We believe the national interest will be best served by President Biden reappointing Jerome Powell to chair the Federal Reserve System.
The most important issue facing us today is the enactment of President Biden’s comprehensive program responding not just to the ravages of COVID-19 but to the underlying social and economic problems that have exacerbated its effects. Reappointing Mr. Powell will provide strong support for this essential step.
We are not predicting a diminution of the Fed’s independence. Whatever one thinks of the rule that presidents should not tell the Fed what to do, it is clear that Mr. Powell is a believer — as Donald Trump discovered to his dismay. In fact, this is very much why Powell’s explicit refutation of the economic argument against the Biden plan carries so much weight.

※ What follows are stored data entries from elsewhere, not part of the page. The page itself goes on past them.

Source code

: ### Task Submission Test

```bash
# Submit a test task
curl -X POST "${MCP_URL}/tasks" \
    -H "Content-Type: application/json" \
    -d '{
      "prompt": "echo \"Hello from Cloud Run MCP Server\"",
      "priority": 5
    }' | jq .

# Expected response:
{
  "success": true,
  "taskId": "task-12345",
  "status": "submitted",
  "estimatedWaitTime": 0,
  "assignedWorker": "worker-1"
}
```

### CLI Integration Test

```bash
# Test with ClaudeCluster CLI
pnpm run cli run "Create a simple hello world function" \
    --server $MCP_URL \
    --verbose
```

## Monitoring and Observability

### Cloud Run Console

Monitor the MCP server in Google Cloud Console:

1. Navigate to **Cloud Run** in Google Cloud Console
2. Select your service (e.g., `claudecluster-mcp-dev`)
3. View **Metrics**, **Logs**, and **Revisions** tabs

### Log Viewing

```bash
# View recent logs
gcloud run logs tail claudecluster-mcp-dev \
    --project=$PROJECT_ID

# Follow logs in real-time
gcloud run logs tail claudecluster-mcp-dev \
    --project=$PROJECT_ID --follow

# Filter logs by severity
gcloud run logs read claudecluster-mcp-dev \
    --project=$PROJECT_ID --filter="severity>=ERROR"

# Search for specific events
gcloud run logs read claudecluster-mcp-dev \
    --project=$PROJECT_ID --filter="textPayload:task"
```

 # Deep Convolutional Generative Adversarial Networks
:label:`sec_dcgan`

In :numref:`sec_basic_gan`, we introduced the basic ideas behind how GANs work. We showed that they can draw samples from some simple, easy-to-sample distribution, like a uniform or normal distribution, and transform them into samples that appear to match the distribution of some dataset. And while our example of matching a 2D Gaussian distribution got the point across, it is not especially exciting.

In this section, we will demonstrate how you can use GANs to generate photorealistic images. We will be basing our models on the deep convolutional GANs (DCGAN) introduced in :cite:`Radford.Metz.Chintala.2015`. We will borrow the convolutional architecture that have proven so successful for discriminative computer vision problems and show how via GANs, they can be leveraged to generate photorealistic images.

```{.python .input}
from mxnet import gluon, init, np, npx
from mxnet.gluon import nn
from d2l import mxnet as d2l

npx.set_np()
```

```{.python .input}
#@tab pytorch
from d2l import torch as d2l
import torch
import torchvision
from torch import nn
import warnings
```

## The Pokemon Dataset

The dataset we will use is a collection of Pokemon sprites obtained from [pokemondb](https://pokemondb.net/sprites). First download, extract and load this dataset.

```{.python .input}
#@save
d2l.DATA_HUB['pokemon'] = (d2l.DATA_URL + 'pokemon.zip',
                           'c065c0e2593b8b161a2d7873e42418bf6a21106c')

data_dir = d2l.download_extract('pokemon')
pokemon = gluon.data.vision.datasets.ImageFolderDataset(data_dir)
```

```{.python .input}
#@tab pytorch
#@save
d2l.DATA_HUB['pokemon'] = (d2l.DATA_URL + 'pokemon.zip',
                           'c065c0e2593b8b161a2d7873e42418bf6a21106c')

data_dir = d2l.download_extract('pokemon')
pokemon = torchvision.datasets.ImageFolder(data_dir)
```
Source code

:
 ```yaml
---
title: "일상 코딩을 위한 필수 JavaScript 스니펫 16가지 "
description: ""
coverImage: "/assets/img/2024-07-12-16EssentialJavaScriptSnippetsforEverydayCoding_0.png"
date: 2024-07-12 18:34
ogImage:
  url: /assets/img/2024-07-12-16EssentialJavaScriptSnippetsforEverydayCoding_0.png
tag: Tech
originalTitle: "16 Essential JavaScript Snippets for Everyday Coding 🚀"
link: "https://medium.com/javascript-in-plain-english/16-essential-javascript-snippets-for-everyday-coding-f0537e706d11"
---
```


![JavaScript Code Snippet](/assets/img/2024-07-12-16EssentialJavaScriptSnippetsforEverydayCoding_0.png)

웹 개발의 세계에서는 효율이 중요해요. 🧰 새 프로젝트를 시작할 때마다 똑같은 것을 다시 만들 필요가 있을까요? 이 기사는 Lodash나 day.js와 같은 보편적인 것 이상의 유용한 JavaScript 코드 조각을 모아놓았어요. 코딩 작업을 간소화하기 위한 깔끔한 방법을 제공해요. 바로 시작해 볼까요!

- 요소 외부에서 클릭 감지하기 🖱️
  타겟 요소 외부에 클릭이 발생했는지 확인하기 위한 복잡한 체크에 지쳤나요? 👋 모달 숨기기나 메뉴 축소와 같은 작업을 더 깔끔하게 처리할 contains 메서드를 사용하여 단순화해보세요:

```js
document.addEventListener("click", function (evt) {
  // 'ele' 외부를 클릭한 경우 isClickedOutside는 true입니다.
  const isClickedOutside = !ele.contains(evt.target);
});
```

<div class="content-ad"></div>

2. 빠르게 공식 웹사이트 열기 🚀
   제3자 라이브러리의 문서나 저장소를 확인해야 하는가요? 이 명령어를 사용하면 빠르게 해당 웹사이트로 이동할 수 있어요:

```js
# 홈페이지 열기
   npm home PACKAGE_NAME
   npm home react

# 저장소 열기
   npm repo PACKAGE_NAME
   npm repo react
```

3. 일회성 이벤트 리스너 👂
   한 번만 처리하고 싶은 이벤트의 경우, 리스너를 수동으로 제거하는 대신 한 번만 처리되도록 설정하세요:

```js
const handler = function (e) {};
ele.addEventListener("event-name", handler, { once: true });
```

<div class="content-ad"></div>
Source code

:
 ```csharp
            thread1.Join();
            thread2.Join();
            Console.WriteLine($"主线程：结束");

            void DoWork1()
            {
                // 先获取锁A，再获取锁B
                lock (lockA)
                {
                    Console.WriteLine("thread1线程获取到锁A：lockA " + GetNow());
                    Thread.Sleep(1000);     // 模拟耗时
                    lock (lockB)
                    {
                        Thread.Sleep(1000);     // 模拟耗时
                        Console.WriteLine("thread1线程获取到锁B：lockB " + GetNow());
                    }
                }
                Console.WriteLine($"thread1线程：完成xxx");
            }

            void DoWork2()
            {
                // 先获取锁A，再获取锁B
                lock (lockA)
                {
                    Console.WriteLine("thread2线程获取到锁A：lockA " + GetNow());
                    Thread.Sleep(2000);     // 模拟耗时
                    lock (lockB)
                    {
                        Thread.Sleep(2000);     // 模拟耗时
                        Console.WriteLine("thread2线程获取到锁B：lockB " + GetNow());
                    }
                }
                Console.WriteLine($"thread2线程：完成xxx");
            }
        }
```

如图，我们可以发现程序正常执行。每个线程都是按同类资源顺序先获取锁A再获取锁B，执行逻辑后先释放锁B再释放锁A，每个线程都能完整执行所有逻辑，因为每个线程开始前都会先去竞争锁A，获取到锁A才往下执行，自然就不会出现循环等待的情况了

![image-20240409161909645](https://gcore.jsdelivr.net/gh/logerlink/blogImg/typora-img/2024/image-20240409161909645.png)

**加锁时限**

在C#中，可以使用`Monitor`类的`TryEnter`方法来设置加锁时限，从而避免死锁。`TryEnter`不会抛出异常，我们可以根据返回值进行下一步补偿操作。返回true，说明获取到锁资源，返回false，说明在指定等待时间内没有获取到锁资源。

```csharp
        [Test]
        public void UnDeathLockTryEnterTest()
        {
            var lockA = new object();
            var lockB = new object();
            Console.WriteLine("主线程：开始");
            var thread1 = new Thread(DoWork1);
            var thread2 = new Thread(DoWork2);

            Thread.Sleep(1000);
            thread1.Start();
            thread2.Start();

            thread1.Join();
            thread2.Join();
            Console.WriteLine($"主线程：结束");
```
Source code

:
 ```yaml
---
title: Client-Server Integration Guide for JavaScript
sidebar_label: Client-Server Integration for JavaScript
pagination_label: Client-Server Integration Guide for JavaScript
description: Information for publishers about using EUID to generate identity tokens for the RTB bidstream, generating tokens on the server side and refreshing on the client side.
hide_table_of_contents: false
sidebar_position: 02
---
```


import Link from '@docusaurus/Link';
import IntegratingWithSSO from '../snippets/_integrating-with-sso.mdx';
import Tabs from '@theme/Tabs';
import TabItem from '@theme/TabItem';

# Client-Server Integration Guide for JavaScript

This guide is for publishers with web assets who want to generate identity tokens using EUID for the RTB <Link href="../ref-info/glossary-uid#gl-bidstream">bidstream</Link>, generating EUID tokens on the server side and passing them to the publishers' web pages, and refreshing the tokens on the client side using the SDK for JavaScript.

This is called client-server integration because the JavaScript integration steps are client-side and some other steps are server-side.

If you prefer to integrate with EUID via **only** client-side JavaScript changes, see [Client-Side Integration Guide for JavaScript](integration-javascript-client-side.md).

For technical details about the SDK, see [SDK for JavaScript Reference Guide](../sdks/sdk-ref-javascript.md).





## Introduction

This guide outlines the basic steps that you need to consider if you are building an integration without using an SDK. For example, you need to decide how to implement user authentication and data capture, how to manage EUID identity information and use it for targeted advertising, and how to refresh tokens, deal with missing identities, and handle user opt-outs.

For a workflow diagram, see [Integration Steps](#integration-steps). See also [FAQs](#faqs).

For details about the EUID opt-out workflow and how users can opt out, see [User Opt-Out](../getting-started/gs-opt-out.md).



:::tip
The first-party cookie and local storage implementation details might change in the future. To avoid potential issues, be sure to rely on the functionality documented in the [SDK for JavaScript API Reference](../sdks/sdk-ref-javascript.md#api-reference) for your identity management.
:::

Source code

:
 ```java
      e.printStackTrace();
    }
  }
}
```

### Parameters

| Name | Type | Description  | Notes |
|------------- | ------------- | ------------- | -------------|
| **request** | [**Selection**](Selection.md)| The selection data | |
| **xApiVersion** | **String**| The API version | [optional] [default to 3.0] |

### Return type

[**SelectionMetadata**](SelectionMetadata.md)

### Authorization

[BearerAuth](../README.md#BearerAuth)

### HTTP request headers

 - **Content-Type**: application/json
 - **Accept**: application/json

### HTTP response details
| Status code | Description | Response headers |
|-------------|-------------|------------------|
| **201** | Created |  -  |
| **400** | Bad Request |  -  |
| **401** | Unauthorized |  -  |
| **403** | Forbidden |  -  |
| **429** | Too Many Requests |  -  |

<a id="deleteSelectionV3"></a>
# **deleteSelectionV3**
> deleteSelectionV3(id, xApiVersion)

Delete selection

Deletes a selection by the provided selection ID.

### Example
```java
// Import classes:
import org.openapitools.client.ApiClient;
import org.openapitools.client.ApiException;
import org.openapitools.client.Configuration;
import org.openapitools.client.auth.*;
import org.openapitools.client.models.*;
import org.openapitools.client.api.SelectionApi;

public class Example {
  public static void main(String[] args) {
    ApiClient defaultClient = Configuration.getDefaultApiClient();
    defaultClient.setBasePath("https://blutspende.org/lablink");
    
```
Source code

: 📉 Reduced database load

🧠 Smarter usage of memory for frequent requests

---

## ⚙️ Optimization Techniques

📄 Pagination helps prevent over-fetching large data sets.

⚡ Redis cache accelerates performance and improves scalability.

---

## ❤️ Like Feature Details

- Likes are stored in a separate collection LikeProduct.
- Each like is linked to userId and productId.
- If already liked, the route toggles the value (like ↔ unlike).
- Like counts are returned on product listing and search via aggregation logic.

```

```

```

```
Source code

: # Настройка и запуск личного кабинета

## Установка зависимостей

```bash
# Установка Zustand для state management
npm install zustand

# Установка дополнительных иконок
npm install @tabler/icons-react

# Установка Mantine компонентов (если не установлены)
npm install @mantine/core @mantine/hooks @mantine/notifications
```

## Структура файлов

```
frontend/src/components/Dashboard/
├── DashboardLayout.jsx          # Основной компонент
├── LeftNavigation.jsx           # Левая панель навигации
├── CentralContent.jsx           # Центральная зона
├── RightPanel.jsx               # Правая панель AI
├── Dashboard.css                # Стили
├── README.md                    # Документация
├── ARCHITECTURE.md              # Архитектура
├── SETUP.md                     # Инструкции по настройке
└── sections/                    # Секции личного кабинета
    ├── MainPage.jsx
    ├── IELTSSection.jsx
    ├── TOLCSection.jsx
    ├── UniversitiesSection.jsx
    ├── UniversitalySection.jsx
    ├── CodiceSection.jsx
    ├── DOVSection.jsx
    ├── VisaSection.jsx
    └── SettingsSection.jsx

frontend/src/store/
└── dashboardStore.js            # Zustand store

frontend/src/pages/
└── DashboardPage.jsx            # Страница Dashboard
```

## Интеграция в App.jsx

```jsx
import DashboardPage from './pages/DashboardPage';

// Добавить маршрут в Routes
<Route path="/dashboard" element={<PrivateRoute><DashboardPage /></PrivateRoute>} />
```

His denial that excessive inflation is either imminent or inevitable given current Fed policy comes from a Trump appointee (as chair, although not initially as a governor) not previously known as a liberal and/or a subscriber to the “deficits don’t matter” school. And it is wholly implausible to accuse Powell of either greasing the skids for a slide into socialism or of repudiating his intellectual integrity to advance a Democratic President’s political fortunes.
This is profoundly important in both the short and long terms.
Immediately, for moderate Democrats, Powell offers both a much bigger shield against conservative accusations of fiscal irresponsibility than the same actions coming from a newly appointed liberal. It also provides reassurance for those genuinely worried about rising prices.
The same point applies with even greater force from a longer perspective.
We have never believed in sacrificing important values in the name of bipartisanship. In 2009-10, when right-wing Republican leadership blocked our efforts to adopt legislation to forestall future financial crises on a bipartisan basis, we adjusted to the need to build the necessary legislative support entirely from Democrats rather than weaken essential provisions.
But where we can establish — or in this case reestablish — a consensus on fundamental principles to provide a better framework for constructive debate, without damaging compromises, we should try to do so.
Of course macroeconomic policy is not the only item within the Fed’s jurisdiction, and we acknowledge that Powell did implement some relaxation for the financial industry — but we do not believe this outweighs the case for reappointing him.
First, these were not major attacks on the legislation, and nothing in Powell’s performance contradicts his assertion that he supports the basic framework we put in place.
Second, we are convinced that facing a Biden-appointed vice chair for supervision, having only a one-vote majority on the board, and hedged in (pun intended) by Biden appointees to every other regulatory position, it is wholly implausible that Powell would initiate controversial deregulatory steps while he continues to focus on the economy.
Finally, as to climate change: Nothing a Fed led by a liberal Biden replacement could do on its own would be nearly as important in dealing with this issue as the substantive provisions in the legislative package that the reappointment of Powell would facilitate.
We wish that we were in a world in which the Biden-Pelosi-Schumer team had votes to spare. But since we are not, sacrificing the strong support that the reappointment of Jerome Powell will provide for the analysis that undergirds Biden’s package for marginal gains on a left pressing issue is a luxury this country cannot afford.
Chris Dodd served as a Democratic U.S. Senator from Connecticut for a 30-year period from 1981 to 2011 and was the former chairman of the Senate Banking Committee.
Barney Frank represented Massachusetts in the U.S. House of Representatives for 16 terms (1981-2013) and was chairman of the House Financial Services Committee from 2007 to 2011.